(Zur Aufgabe) Gib bitte aus dem Text über den französischen Immobilienmarkt den Abschnitt von „Kann die Abwärtsspirale“ bis einschließlich „Kreditmonitor für Haushalte.“ wortgetreu wieder.

(Lesetext)

---*---

Im Blickfeld Frankreichs Immobilienmarkt

Hoffen auf die Trendwende

Zinsanstieg und strengere Regeln für die Energieeffizienz haben die Immobilienverkäufe in Frankreich letztes Jahr einbrechen lassen. Doch der Preisrückgang reicht nach Ansicht von Experten noch nicht aus, um den Markt wieder zu beleben.

Hoffen auf die Trendwende

Blickfeld Frankreichs Immobilienmarkt

Frankreichs Immobilienmarkt hofft auf die Trendwende

Preisrückgang reicht nicht – Zinsanstieg und strenge Energieregeln belasten Verkäufe

wü Paris
Von Gesche Wüpper, Paris

Kann die Abwärtsspirale gestoppt werden oder nicht? Immobilienhändler, Banken und Wohnungsbesitzer in Frankreich blicken mit bangem Blick in die Zukunft, nachdem der Zinsanstieg letztes Jahr Verkäufe, Kredite und Preise hat einbrechen lassen. Dennoch steht der französische Immobilienmarkt im Vergleich zu den europäischen Nachbarn noch immer vorteilhaft da, urteilt die Banque de France in ihrem Kreditmonitor für Haushalte.

---*---

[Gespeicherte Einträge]
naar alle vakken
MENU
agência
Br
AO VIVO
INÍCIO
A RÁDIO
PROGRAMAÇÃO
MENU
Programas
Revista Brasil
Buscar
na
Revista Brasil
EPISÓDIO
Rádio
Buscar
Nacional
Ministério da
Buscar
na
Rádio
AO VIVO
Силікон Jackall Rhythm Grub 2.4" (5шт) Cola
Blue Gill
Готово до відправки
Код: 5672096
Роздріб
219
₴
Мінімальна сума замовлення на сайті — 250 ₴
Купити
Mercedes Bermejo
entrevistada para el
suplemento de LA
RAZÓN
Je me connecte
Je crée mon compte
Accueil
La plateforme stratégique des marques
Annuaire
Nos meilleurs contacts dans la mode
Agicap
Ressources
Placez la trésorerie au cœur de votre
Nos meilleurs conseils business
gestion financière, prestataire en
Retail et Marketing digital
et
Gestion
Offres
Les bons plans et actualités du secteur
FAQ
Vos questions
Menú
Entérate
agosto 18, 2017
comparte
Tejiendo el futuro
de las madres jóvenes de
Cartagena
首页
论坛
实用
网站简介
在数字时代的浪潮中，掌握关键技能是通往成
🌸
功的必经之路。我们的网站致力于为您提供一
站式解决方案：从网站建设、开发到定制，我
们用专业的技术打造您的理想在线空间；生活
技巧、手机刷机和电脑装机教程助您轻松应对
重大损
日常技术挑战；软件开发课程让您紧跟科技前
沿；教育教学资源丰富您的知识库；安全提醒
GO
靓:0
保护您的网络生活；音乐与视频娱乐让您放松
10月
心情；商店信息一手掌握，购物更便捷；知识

---*---

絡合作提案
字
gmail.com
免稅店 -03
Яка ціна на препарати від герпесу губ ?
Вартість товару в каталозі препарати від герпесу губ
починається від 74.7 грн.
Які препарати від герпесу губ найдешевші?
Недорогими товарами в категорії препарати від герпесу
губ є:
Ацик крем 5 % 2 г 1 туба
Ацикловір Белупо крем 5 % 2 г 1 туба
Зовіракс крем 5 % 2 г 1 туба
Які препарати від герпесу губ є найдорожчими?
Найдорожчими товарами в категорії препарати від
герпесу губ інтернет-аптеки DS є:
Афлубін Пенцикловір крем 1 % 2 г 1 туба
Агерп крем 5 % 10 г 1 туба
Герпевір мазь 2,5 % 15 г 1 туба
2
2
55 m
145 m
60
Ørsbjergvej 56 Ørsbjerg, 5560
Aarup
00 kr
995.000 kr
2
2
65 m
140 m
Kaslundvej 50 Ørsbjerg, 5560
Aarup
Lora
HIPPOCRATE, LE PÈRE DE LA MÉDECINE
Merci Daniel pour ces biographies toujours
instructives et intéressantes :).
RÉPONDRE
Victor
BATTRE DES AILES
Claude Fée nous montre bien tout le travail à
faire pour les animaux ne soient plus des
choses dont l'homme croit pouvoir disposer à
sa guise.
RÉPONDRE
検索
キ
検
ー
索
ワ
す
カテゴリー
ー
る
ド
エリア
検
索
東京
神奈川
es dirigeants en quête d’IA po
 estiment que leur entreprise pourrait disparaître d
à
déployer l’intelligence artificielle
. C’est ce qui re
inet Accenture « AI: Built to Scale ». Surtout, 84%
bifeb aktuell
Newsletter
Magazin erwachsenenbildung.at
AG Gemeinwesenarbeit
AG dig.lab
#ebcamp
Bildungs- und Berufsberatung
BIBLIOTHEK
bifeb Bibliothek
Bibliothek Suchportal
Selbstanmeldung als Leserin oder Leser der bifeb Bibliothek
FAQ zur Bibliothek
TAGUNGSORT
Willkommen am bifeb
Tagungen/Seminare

---*---

(Schriftliche Antwort)
Kann die Abwärtsspirale gestoppt werden oder nicht? Immobilienhändler, Banken und Wohnungsbesitzer in Frankreich blicken mit bangem Blick in die Zukunft, nachdem der Zinsanstieg letztes Jahr Verkäufe, Kredite und Preise hat einbrechen lassen. Dennoch steht der französische Immobilienmarkt im Vergleich zu den europäischen Nachbarn noch immer vorteilhaft da, urteilt die Banque de France in ihrem Kreditmonitor für Haushalte.